Por fim, 101 artigos compuseram o estado da arte sobre violência e escola, produzida pela área da psicologia em periódicos brasileiros, sendo 45 artigos vinculados à base de dados do SciELO e 56 no PePSIC.
Resultados e Discussões
A maior concentração dos artigos que compuseram o estado da arte sobre violência e escola, isto é 42,6%, encontram-se publicados entre 2013 e 2017, seguidos de 40,6% publicados entre 2008 e 2012 e 16,8% entre 2003 e 2007. É possível observar que a partir de 2010 há um crescimento na produção de conhecimento sobre o tema se comparado aos primeiros anos de 2000, sendo que entre 2010 e 2017 foram publicados 72,3% dos artigos. A Figura 1 apresenta a distribuição por ano de publicação.
Os 101 artigos foram publicados em 49 diferentes periódicos científicos. Destes, a maioria, 75,5%, possui entre um e dois artigos publicados no período pesquisado. Na Figura 2 é possível observar a lista de revistas científicas com três ou mais publicações cada.
Os(As) autores(as) dos artigos vinculam-se a 65 diferentes instituições, sendo 62 brasileiras e 3 estrangeiras. Na Figura 3 são destacadas as instituições com a maior frequência de vinculação de autoria.
Juntas, estas 10 instituições concentram 51,8% das vinculações institucionais, a grande maioria universidades públicas. Há uma considerável produção no estado de São Paulo com a presença de diversas universidades, principalmente Federais e Estaduais. Dentro desse cenário, o destaque para a Universidade Federal de São Carlos (UFSCar) está associado ao Laboratório de Análise e Prevenção da Violência (LAPREV). As instituições se concentram na região sudeste, com destaque para os estados de São Paulo e também Rio de Janeiro; no nordeste com proeminência para o estado da Bahia e, mais especificamente para a Universidade Federal da Bahia (UFBA); centro-oeste especialmente a Universidade Católica de Brasília (UCB); e sul com realce para a Universidade Federal do Rio Grande do Sul (UFRGS).
Quanto aos tipos de artigos encontrados neste estado da arte, 63,4% são provenientes de pesquisas de campo realizadas com a participação de seres humanos e/ou análise de documentos, 20,8% são ensaios teóricos, 7,9% são revisões bibliográficas com pesquisa em base de dados e 7,9% se constituem em relatos de experiências.
Apresentaremos os resultados e discussões com foco nos artigos advindos de pesquisas de campo que tiveram a participação de estudantes, familiares, docentes e equipe pedagógica e, na sequência, abordaremos as concepções de violência, os referenciais teóricos mais utilizados e interfaces temáticas considerando o conjunto dos artigos.

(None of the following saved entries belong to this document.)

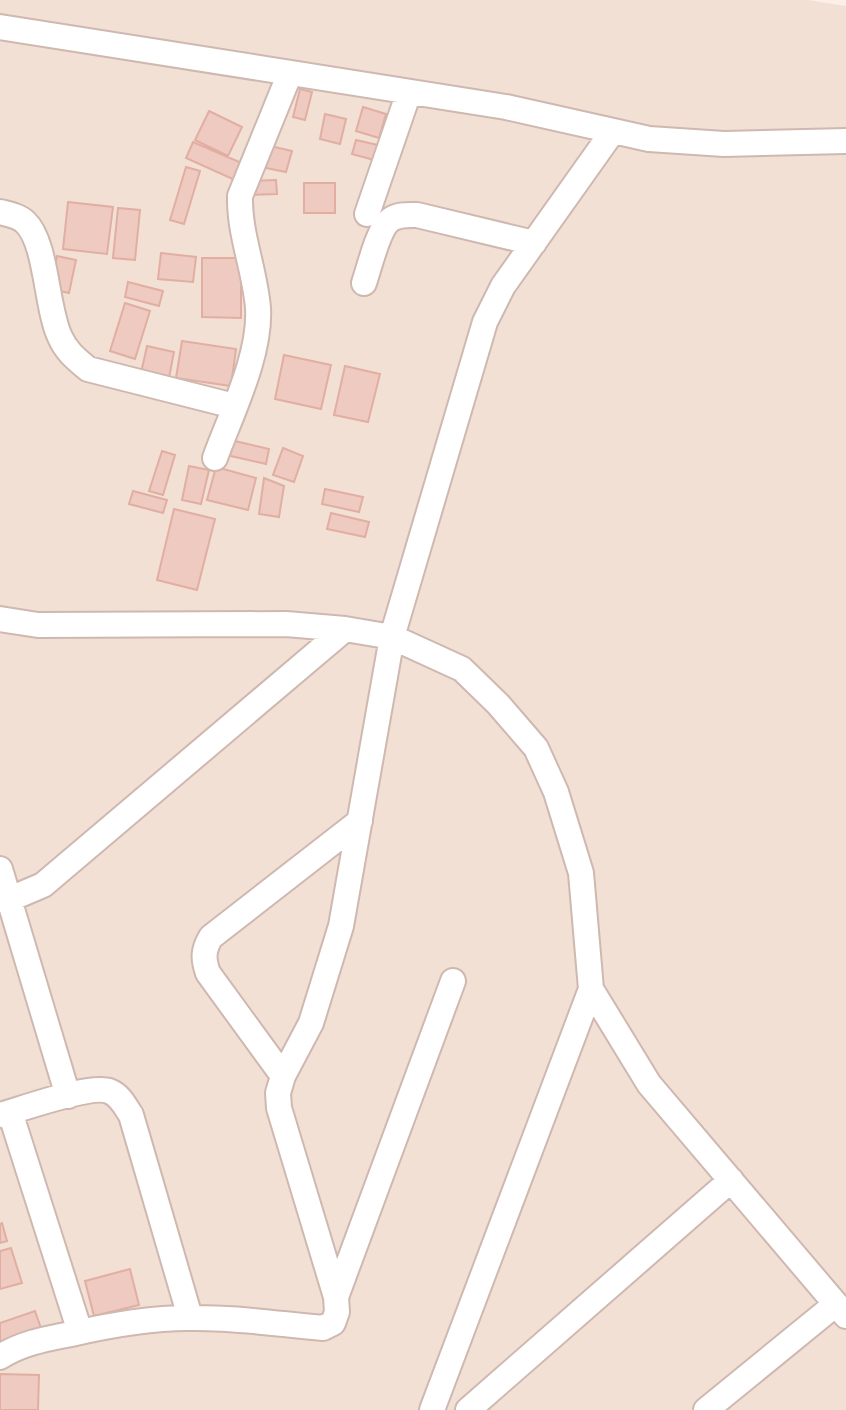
<svg xmlns="http://www.w3.org/2000/svg" width="846" height="1410" font-family="'Work Sans',sans-serif">
	<style>
		.residential { fill: #f2e0d5 }
		.building { fill: #efcac0; stroke: #e1aea1; stroke-width: 2 }
		.lines { fill: none; stroke-linecap: round; stroke-linejoin: round }
		.minor-casing { stroke: #ceb8b0; stroke-width: 28 }
		.minor { stroke: #fff; stroke-width: 24 }
	</style>
	<rect width="100%" height="100%" fill="#fbefe7"/>
	<path class="residential" d="M0 0H808L846 6V1410H0Z"/>
	<path class="building" d="M300 89 312 92 305 120 293 117Z
		M363 107 386 114 379 138 356 131Z
		M209 111 242 127 228 156 195 140Z
		M325 114 346 119 340 144 320 139Z
		M356 140 378 145 374 160 352 154Z
		M193 142 244 164 237 181 186 158Z
		M266 145 292 151 286 172 261 167Z
		M186 167 200 171 184 224 170 220Z
		M276 180 277 194 247 195 246 181Z
		M304 183H335V213H304Z
		M68 202 113 207 107 254 63 249Z
		M118 208 140 210 135 260 113 258Z
		M161 253 196 257 193 282 158 279Z
		M57 256 76 260 69 293 50 289Z
		M202 258H241V318L202 317Z
		M128 282 163 291 159 306 125 297Z
		M125 303 150 311 135 359 110 351Z
		M182 341 236 349 231 386 176 378Z
		M147 346 174 352 169 378 141 373Z
		M284 355 331 365 321 409 275 399Z
		M345 366 380 374 368 422 334 415Z
		M231 440 269 449 266 464 222 454Z
		M283 448 303 456 294 482 273 475Z
		M162 451 175 455 163 495 149 491Z
		M189 466 209 470 201 504 182 500Z
		M216 467 256 478 248 510 207 500Z
		M264 478 284 486 279 517 259 514Z
		M325 489 363 497 359 512 322 504Z
		M133 491 167 500 163 513 129 504Z
		M174 509 215 519 197 590 157 580Z
		M331 513 369 522 365 537 327 529Z
		M2 1223 7 1241 0 1243V1224Z
		M11 1248 22 1283 0 1289V1251Z
		M130 1269 139 1305 94 1316 85 1281Z
		M35 1311 43 1334 0 1348V1323Z
		M0 1374 39 1375 38 1410H0Z"/>
	<g class="lines">
		<defs>
			<path id="minor" d="M0 27 506 107 649 139 724 144 846 141
				M0 212C8 214 19 216 25 222 47 242 46 308 60 337 66 351 76 359 88 369L234 406
				M367 214 409 92
				M364 283C369 269 378 229 390 220 398 214 408 215 417 215L534 243
				M215 458C231 414 261 355 258 308 255 270 239 234 240 196L290 73
				M0 619 38 625 286 624 345 629 392 637 462 669 498 704 536 748 556 792 581 873 591 989 649 1084 846 1316
				M0 869 68 1096
				M0 900 10 899 43 885 345 629
				M283 1076 208 973C203 959 203 950 211 937L360 821
				M10 1112 80 1332
				M0 1115C22 1109 90 1084 109 1091 120 1095 125 1106 131 1115L190 1317
				M336 1297 453 981
				M0 1357C22 1343 46 1339 71 1334 110 1325 148 1318 188 1318 233 1317 278 1324 323 1328L333 1323 337 1312 336 1297 279 1108 278 1093 283 1076 311 1023 341 926 392 637 485 322 503 286 613 131
				M432 1410 591 989
				M468 1410 731 1180
				M706 1410 836 1304"/>
		</defs>
		<use href="#minor" class="minor-casing"/>
		<use href="#minor" class="minor"/>
	</g>
</svg>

Pesquisas de Campo sobre Violência e Escola
Entre os artigos provenientes de pesquisas de campo, 64,1% foram realizados em escolas de educação básica das redes públicas de ensino, 23,4% abarcam tanto escolas públicas quanto privadas, 3,1% investigaram escolas privadas, 4,7% realizaram análise somente de documentos, 3,1% estudos foram em Instituição de Ensino Superior com foco nas situações de violência vividas por universitários(as) quando estes(as) estavam na educação básica, e em um artigo não foi possível identificar o tipo de instituição. Assim, a maioria das pesquisas de campo toma a escola pública como o contexto privilegiado de seus estudos. Contudo, observamos uma escassez de reflexões teóricas e análises sobre a instituição escolar, sobre sua constituição histórica na modernidade, sua função social no contemporâneo, sobre políticas educacionais, sobre a relação entre escola, território e comunidade ou clima escolar.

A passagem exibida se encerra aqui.